Forecasting exploration and production companies’ stock price performance can be a real headache because it can’t be done by traditional means. According to a new Lehman Brother’s report, it turns out that the key determinants of large and small E&P company share price performance are per share growth in reserves, production and cash flow, rather than historical accounting measures, such as earnings and returns on capital.

Growth rates in cash flow, production and reserves per share offer investors a reliable mode to predict share prices with an R2 of 69% for the 1997-2000 period, Lehman Brothers analyst Thomas R. Driscoll said in his report “What Drives E&P Shares.” In contrast, both rate of return (ROE) and return on capital employed (ROCE) had an R2 of 3% when correlated with stock price performance. Other measures, specific to the oil and gas industry, such as efficiency rations, reserve replacement rates and finding and development costs, also offer very weak correlation to stock price appreciation.

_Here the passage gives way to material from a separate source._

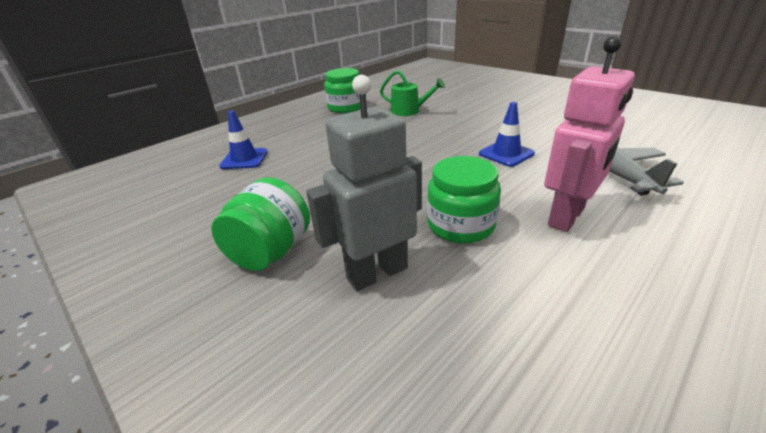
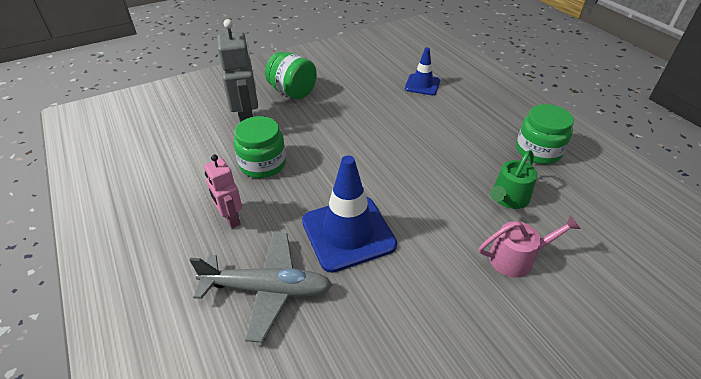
camera: 105 degrees right, 10 degrees up
(464, 105) = (516, 258): none -> pink watering can
(506, 154) = (348, 233): blue traffic cone -> blue traffic cone, size x1.72
(567, 217) = (230, 218): pink robot -> pink robot, size x0.63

Despite common beliefs that E&P stocks do well based on the companies’ ROE and ROCE, those historical measures actually show very little correlation with stock price performance because of distortions caused by the volatile commodity prices and the various accounting methods (full costs versus successful efforts and purchase versus pooling) used by the companies, Driscoll said.

Anadarko Petroleum and Canadian Natural Resources show the strongest annual growth rates among the large cap companies, while XTO Energy and Newfield Exploration delivered the strongest results among the mid to small cap companies. Anadarko had an average growth rate for reserves, production and cash flow of 22.3% over the 1997-2001 period and had a 12.8% stock price appreciation. XTO showed average growth of reserves, production and cash flow of 26% and its stock jumped 30.6%. In contrast, among the large caps Pioneer Natural showed a 6.9% average decline in reserves, production and cash flow and its shares fell 13.2%. And in the small caps, Nuevo Energy showed an average growth rate of only 0.4% and its stock fell 23.5% over the 1997-2001 period.

“Due to the asset-based nature of E&P companies, we have found that per share growth rates (for production, reserves and cash flow) are the most reliable predictors of stock price performance,” said Driscoll.